◆ Brief 1: Using the text on healthcare costs, decide whether each statement agrees with it: (a) The risks behind Door #1 can be insured. (b) Door #2 has the most prize money behind it. (c) Jack Carroll's idea treats healthcare like a pension. For each, answer yes or no and quote the words of the text that settle it.
◆ Brief 2: In the text on healthcare costs, who is quoted as saying that everyone is entitled to their own opinion but not their own facts?

◆ Text provided:
━━━━━━━━━━━━━━━━━━━━

A few more snide remarks and hairy eyeballs under my belt, I’m going to take one more shot at this healthcare thing, after which I plan to go back to whining about air travel.
If you are healthy today, there are precisely three things that can happen to you over, let’s say, the next 12 months that would cause you to spend more on healthcare than you can afford on your own:
- Behind Door #1 are things that are bad but have no lasting consequences. These acute events are predictable in the aggregate but not in the individual. You have essentially no control over whether they will happen to you. And when they’re over, they’re over. These characteristics make them insurable. That is, a private market could pool and underwrite these risks.
- Behind Door #2 are things that are bad and that DO have lasting consequences. Unless an insurance company is willing to take you on for life, these risks are not insurable. Yes, you have SOME control over the odds that SOME of them will happen to you. You can eat better, lose some weight, get more exercise, stop smoking and – ahem – drinking. We should all be held accountable for those choices. But that wouldn’t make these risks insurable.
- And behind Door #3 is you getting older. This is not an insurable risk either, but it is one over which you have complete control. Not only can you reduce it, you can eliminate it entirely. Of course, that involves what most major religions consider to be a mortal sin, but that’s between you and your parish priest.
Daniel Patrick Moynihan once said, “Everyone is entitled to their own opinion, but no one is entitled to their own facts.” As a matter of moral philosophy, it is impossible to disagree with the notion that people should be accountable for their lifestyle choices. But Doors #1 and #3, which are not affected by lifestyle choices, have the most prize money behind them, while Door #2, on which those choices have some impact, has the least. The only way to pay for people who find themselves behind Doors #2 and #3 is to confiscate money from everyone else. Call that what you will, it is not insurance.
There is an excess of emotion and an absence of fact in this whole debate. The best idea I’ve heard yet comes from my friend Jack Carroll, who says that we should treat healthcare as a pension – you pay in early in order to be covered late – and supplement that ‘pension’ with private insurance to cover Door #1.
There are only two circumstances under which this would work. One is that we require everyone to participate – a confiscation of wealth, and therefore a tax. The other is that we allow people to opt out and agree to let those who do so go without medical care.
That, Monty, is the choice we ultimately have to make.

━━━━━━━━━━━━━━━━━━━━

◆ Provided material:
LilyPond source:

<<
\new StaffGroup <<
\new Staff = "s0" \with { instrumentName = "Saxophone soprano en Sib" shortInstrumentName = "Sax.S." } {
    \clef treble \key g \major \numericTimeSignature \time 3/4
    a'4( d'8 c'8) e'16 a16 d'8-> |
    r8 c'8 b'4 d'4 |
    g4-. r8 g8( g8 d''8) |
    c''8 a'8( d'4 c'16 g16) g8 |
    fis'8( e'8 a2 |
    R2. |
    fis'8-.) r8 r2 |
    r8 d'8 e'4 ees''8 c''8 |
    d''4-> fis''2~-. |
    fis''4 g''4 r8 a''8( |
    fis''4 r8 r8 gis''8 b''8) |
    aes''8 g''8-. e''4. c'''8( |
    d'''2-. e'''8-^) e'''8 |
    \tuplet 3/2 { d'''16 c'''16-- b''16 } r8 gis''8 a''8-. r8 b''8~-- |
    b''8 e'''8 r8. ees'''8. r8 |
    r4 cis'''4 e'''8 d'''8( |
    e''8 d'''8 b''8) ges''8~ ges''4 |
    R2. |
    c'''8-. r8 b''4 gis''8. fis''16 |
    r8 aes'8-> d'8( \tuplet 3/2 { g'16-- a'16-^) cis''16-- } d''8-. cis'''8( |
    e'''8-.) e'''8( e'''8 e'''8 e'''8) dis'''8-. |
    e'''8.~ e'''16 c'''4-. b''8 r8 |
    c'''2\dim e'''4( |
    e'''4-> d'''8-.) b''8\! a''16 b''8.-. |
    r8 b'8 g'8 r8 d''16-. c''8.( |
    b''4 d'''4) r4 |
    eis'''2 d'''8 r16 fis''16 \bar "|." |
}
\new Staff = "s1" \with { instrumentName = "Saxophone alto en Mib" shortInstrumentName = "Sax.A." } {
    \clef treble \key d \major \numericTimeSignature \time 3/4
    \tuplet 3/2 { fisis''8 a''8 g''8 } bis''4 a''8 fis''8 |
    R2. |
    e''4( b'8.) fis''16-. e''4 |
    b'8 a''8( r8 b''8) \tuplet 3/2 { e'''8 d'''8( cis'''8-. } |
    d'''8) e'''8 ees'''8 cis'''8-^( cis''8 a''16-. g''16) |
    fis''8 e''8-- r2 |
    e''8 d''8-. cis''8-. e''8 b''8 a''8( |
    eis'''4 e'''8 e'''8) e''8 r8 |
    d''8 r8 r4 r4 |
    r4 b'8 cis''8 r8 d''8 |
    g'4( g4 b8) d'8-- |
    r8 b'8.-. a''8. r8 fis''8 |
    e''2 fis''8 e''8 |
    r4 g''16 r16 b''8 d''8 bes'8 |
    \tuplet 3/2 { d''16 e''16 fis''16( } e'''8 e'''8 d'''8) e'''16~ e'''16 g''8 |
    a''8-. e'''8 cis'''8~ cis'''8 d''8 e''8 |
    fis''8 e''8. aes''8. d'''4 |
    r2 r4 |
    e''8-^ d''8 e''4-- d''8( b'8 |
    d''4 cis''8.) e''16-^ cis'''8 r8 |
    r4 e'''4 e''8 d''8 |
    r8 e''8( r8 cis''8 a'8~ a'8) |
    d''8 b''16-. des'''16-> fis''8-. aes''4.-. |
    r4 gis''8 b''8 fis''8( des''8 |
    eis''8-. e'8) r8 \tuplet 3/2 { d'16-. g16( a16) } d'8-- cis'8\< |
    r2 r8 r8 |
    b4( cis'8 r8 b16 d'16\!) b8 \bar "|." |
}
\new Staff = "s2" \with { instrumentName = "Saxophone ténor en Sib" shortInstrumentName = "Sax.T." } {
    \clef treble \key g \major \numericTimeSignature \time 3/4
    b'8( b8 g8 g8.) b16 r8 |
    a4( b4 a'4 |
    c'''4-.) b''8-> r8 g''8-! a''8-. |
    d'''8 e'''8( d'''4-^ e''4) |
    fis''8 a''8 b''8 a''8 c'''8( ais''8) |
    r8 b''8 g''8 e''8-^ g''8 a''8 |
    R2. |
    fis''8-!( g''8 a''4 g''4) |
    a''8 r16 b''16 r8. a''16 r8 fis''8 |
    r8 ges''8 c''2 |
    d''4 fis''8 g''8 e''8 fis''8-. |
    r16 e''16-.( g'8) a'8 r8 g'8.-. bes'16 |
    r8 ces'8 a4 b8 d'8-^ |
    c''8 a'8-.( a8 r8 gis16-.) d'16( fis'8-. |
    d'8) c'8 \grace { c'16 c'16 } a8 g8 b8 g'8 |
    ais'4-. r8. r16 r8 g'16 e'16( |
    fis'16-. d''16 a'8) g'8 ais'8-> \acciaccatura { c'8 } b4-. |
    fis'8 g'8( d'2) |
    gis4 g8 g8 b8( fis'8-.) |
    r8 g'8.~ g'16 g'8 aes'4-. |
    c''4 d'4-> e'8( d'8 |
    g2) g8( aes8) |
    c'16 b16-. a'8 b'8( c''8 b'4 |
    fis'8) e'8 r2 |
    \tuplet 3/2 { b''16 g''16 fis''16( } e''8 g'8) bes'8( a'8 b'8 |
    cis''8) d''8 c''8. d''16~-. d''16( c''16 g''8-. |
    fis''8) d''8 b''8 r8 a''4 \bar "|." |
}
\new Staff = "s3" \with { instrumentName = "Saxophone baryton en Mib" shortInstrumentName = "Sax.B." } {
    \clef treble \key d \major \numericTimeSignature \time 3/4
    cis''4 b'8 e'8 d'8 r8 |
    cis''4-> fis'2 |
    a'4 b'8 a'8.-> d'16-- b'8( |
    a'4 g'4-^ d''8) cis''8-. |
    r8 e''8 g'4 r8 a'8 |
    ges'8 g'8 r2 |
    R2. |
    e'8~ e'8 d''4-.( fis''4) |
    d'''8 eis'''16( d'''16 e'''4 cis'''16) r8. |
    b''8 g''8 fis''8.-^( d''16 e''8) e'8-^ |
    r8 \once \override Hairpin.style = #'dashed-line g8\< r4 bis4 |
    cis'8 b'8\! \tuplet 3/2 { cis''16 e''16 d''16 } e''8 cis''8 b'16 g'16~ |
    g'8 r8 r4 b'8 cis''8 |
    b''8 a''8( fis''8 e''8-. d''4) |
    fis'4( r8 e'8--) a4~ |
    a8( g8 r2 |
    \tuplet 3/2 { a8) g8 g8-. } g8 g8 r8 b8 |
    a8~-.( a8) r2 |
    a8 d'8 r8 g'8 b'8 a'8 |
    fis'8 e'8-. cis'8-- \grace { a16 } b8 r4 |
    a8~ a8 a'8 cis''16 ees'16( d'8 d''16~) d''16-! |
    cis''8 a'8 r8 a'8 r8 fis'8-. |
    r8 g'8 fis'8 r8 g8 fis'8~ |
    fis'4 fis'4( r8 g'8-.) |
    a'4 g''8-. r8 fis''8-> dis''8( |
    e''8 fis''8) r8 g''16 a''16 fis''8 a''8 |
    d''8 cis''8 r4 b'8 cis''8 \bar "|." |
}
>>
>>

━━━━━━━━━━━━━━━━━━━━

◆ Output 1:
(a) Yes: "These characteristics make them insurable."
(b) No: "while Door #2, on which those choices have some impact, has the least."
(c) Yes: "we should treat healthcare as a pension"

◆ Output 2: Daniel Patrick Moynihan